The monastery was once again active in the early 20th century, becoming home to Ursuline nuns and a girls’ school. During the First World War, it was used as a military hospital for Austro-Hungarian soldiers. During the Second World War, the Nazis occupied the town of Kamnik and cast the nuns out of the monastery, using it as a barracks. After the war, the victorious Partisans allowed the nuns to return if they promised to feed and house displaced Yugoslav citizens until they could return to their homes. The socialist government would have nationalized the monastery and sent away the nuns, but a plan was hatched in 1949 to register the nuns as national workers, who would therefore receive a salary from the state and welfare protection but had to wear civilian clothes. This lasted until 1959, when a part of the monastery was indeed nationalized and various sections were used for technical training), a juvenile detention center, a workshop for folk artists, and “towel storage.”

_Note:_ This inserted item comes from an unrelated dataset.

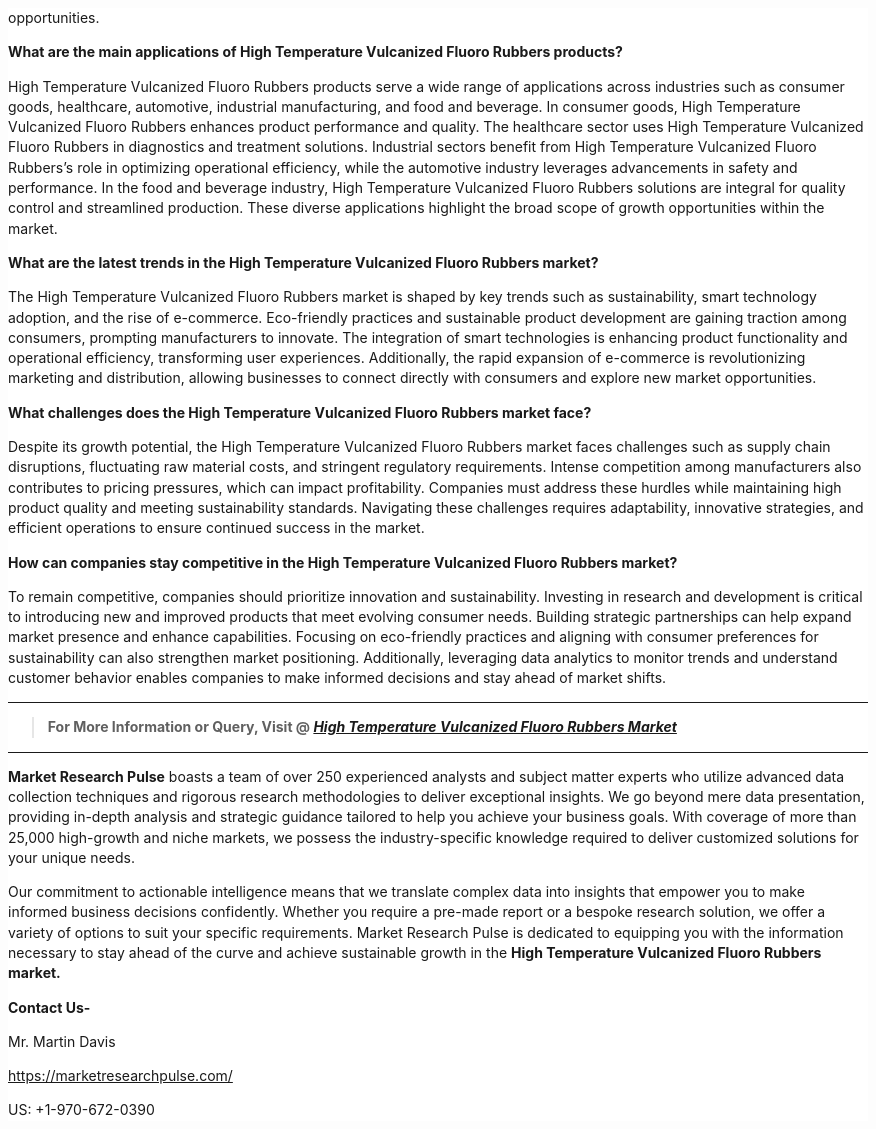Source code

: opportunities.</p><p><strong>What are the main applications of High Temperature Vulcanized Fluoro Rubbers products?</strong></p><p>High Temperature Vulcanized Fluoro Rubbers products serve a wide range of applications across industries such as consumer goods, healthcare, automotive, industrial manufacturing, and food and beverage. In consumer goods, High Temperature Vulcanized Fluoro Rubbers enhances product performance and quality. The healthcare sector uses High Temperature Vulcanized Fluoro Rubbers in diagnostics and treatment solutions. Industrial sectors benefit from High Temperature Vulcanized Fluoro Rubbers&rsquo;s role in optimizing operational efficiency, while the automotive industry leverages advancements in safety and performance. In the food and beverage industry, High Temperature Vulcanized Fluoro Rubbers solutions are integral for quality control and streamlined production. These diverse applications highlight the broad scope of growth opportunities within the market.</p><p><strong>What are the latest trends in the High Temperature Vulcanized Fluoro Rubbers market?</strong></p><p>The High Temperature Vulcanized Fluoro Rubbers market is shaped by key trends such as sustainability, smart technology adoption, and the rise of e-commerce. Eco-friendly practices and sustainable product development are gaining traction among consumers, prompting manufacturers to innovate. The integration of smart technologies is enhancing product functionality and operational efficiency, transforming user experiences. Additionally, the rapid expansion of e-commerce is revolutionizing marketing and distribution, allowing businesses to connect directly with consumers and explore new market opportunities.</p><p><strong>What challenges does the High Temperature Vulcanized Fluoro Rubbers market face?</strong></p><p>Despite its growth potential, the High Temperature Vulcanized Fluoro Rubbers market faces challenges such as supply chain disruptions, fluctuating raw material costs, and stringent regulatory requirements. Intense competition among manufacturers also contributes to pricing pressures, which can impact profitability. Companies must address these hurdles while maintaining high product quality and meeting sustainability standards. Navigating these challenges requires adaptability, innovative strategies, and efficient operations to ensure continued success in the market.</p><p><strong>How can companies stay competitive in the High Temperature Vulcanized Fluoro Rubbers market?</strong></p><p>To remain competitive, companies should prioritize innovation and sustainability. Investing in research and development is critical to introducing new and improved products that meet evolving consumer needs. Building strategic partnerships can help expand market presence and enhance capabilities. Focusing on eco-friendly practices and aligning with consumer preferences for sustainability can also strengthen market positioning. Additionally, leveraging data analytics to monitor trends and understand customer behavior enables companies to make informed decisions and stay ahead of market shifts.</p><hr /><blockquote><p><strong>For More Information or Query, Visit @&nbsp;<em><a href="https://marketresearchpulse.com/report/34496/high-temperature-vulcanized-fluoro-rubbers-market?utm_source=Linkedin&utm_medium=028">High Temperature Vulcanized Fluoro Rubbers Market</a></em></strong></p></blockquote><hr /><p><strong>Market Research Pulse</strong> boasts a team of over 250 experienced analysts and subject matter experts who utilize advanced data collection techniques and rigorous research methodologies to deliver exceptional insights. We go beyond mere data presentation, providing in-depth analysis and strategic guidance tailored to help you achieve your business goals. With coverage of more than 25,000 high-growth and niche markets, we possess the industry-specific knowledge required to deliver customized solutions for your unique needs.</p><p>Our commitment to actionable intelligence means that we translate complex data into insights that empower you to make informed business decisions confidently. Whether you require a pre-made report or a bespoke research solution, we offer a variety of options to suit your specific requirements. Market Research Pulse is dedicated to equipping you with the information necessary to stay ahead of the curve and achieve sustainable growth in the <strong>High Temperature Vulcanized Fluoro Rubbers market.</strong></p><p><strong>Contact Us-</strong></p><p>Mr. Martin Davis</p><p>https://marketresearchpulse.com/</p><p>US: +1-970-672-0390</p>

But what finally drove the remaining nuns out were the utility bills. In 2016, the last of the monastery’s resident nuns gifted the enormous complex of buildings to the township of Kamnik, as they were no longer able to pay for its upkeep.
The township decided to transform the Samostan Mekinje Monastery into an international cultural center. The most modern section, from the 19th century, is equipped with hostel-style bedrooms that can sleep 80, which have hosted internationally-renowned artists, Baroque music festivals, and numerous free talks, exhibits, and events. There are plans for the monastery to become a national center for visual arts, as well as a host location for study abroad programs.